Work instruction: Search the records below for the word "Substances". Pull out each line that has it.

===== Exercise material

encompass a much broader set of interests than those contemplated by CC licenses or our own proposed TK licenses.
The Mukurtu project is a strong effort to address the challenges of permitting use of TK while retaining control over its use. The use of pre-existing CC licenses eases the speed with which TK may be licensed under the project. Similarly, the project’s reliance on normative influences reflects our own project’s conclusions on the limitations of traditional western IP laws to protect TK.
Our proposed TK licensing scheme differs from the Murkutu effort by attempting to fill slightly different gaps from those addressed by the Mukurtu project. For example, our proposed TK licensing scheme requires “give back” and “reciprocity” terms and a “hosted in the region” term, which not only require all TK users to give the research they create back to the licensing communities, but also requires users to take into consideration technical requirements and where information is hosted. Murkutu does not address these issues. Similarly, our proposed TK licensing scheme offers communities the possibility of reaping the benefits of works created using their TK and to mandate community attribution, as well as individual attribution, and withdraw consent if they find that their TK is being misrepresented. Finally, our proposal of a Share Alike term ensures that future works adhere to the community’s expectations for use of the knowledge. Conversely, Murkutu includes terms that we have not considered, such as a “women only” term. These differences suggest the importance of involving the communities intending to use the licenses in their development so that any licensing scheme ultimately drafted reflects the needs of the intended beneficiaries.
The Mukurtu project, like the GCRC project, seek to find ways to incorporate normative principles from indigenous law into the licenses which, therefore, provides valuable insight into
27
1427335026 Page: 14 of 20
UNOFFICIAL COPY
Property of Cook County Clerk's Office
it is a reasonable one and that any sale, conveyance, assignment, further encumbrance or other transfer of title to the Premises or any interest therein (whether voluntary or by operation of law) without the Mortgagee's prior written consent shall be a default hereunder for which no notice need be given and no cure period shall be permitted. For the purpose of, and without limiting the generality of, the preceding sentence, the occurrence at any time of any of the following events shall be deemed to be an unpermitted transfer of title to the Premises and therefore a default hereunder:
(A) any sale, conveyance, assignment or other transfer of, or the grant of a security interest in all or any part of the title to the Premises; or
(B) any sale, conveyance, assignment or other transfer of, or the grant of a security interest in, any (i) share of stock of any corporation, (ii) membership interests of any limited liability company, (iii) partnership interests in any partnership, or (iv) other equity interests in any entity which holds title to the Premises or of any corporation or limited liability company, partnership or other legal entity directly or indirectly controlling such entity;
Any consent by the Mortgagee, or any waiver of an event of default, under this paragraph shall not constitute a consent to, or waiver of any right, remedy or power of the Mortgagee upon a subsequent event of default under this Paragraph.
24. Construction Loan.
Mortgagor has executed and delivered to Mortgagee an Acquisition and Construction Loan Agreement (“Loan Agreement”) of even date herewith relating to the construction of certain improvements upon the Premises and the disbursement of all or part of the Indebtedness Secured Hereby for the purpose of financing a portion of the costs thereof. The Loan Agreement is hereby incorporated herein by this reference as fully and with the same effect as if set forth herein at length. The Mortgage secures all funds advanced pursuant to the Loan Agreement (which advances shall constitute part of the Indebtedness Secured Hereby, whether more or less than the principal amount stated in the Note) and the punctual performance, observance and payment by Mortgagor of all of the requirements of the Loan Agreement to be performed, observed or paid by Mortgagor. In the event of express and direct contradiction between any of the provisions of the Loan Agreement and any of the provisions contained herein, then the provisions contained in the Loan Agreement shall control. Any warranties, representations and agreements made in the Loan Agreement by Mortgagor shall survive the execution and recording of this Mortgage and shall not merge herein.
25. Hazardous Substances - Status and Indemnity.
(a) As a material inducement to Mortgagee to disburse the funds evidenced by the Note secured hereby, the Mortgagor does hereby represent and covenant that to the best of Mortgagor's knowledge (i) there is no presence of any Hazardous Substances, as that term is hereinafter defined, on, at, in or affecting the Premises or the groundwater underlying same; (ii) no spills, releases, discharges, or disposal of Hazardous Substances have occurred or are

==========

Answer to the exercise:
25. Hazardous Substances - Status and Indemnity.
(a) As a material inducement to Mortgagee to disburse the funds evidenced by the Note secured hereby, the Mortgagor does hereby represent and covenant that to the best of Mortgagor's knowledge (i) there is no presence of any Hazardous Substances, as that term is hereinafter defined, on, at, in or affecting the Premises or the groundwater underlying same; (ii) no spills, releases, discharges, or disposal of Hazardous Substances have occurred or are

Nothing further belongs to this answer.